Arriviamo così al tuo ultimo lavoro, la raccolta e il dvd. Qui la canzone si fa immagine. Come cambia la percezione stessa da parte di chi fruisce? In particolare: la danza che ruolo ha? Credi che possa completare il messaggio della canzone?
Io credo che la danza interpreti la canzone, creando una nuova energia che è fatta da due sistemi: la canzone e il corpo dell’uomo. Ovviamente, quando ho scritto i brani non avrei mai pensato che potessero essere danzati. Vederli danzati ha rappresentato una emozione grandissima, perché vedi che un corpo interpreta quei suoni in modo assolutamente personale; è stata una esperienza unica e spero di poter continuare a fare cose simili. Sono stato in Francia quest’estate per una colonna sonora a un film dove i protagonisti sono due danzatori. Pensa che la colonna sonora doveva nascere durante le riprese del film, quindi è stata una esperienza particolare, sperimentale e, credo, molto riuscita. Pensandoci, problemi tecnici a parte, credo anzi che sia la cosa più ovvia: finite le riprese era finita anche la musica.

Pensi in futuro di accostarti anche ad altre arti? Che so: la fotografia, la pittura, visto che il tuo modo di usare la forma canzone è molto competente e riesce ad essere funzionale ad altre espressioni, non ultime le arti che lavorano con le immagini.
Sì, beh, questo probabilmente deriva dal fatto che ho studiato cinema d’animazione a Urbino e il mio primo lavoro è stato fare cartoni animati. Io, nello stesso scrivere canzoni, parto sempre per immagini. Quando scrivo una canzone mi devo fare un film nella testa, forse perché un tempo disegnavo. Quindi l’immagine per me è sempre importante e il discorso di poter collegare la mia canzone ad altre forme – che siano la scultura o la pittura, il cinema, la danza – è una cosa molto forte  che mi stimola e mi suggerisce idee.

Arriviamo alla domanda più triste e terminiamo, con essa, l’intervista: la situazione discografica.
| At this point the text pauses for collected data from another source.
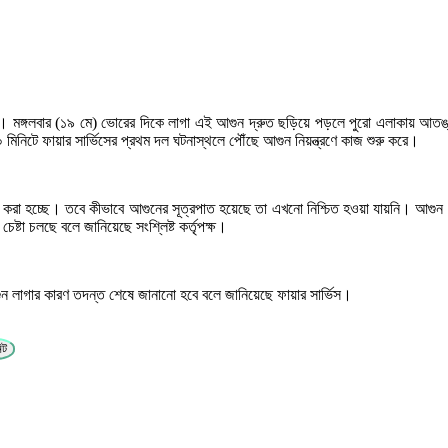
। মঙ্গলবার (১৯ মে) ভোরের দিকে লাগা এই আগুন দ্রুত ছড়িয়ে পড়লে পুরো এলাকায় আতঙ্ক 
মিনিটে ফায়ার সার্ভিসের প্রথম দল ঘটনাস্থলে পৌঁছে আগুন নিয়ন্ত্রণে কাজ শুরু করে।
া করা হচ্ছে। তবে কীভাবে আগুনের সূত্রপাত হয়েছে তা এখনো নিশ্চিত হওয়া যায়নি। আগুন ছড়ি
্টা চলছে বলে জানিয়েছে সংশ্লিষ্ট কর্তৃপক্ষ।
ন লাগার কারণ তদন্ত শেষে জানানো হবে বলে জানিয়েছে ফায়ার সার্ভিস।
িট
Il tuo nome oramai è conosciuto nell’ambiente e hai una esperienza che ti permette di fare bilanci. Come vedi le cose? Sia sotto il punto di vista di produzione e distribuzione di musica che dei live. Si può campare di musica?
Si fa molta fatica. Ci si deve accontentare. Lo dico pur sapendo di essere anche più fortunato di tanti altri. Credo che alla base ci sia una sola cosa: in Italia fare il musicista non è considerato un mestiere. Alla fine sono arrivato a questa conclusione. Non essendo considerato un mestiere, il musicista è tollerato. Può cantare, può suonare e già si diverte; quindi, “questo gli basti”. L’ho visto soprattutto andando all’estero. Come ultimo esempio posso portare proprio quest’esperienza francese, dove c’è un altro universo, un supporto dello Stato, un aiuto veramente forte.

C’è anche un pubblico più attento? Lo vediamo con i nostri Gianmaria Testa, Roberto Sironi…
Esatto, c’è proprio un altro tipo di attenzione. Non ci sono giovani tanto rincoglioniti dai mass media come da noi e non li vedi girare per le strade con i vestitini all’ultima moda. C’è un’altra atmosfera. Solo da noi c’è il proliferare di questo consumismo spietato.

Vien voglia di andare ad abitare altrove; ogni a me viene…
Non voglio fare la parte di chi da italiano critica il proprio Paese, però, effettivamente, noi musicisti non veniamo considerati, e se iniziamo a parlare di cose come l’iva sui cd arriviamo a domattina e io non faccio il concerto stasera!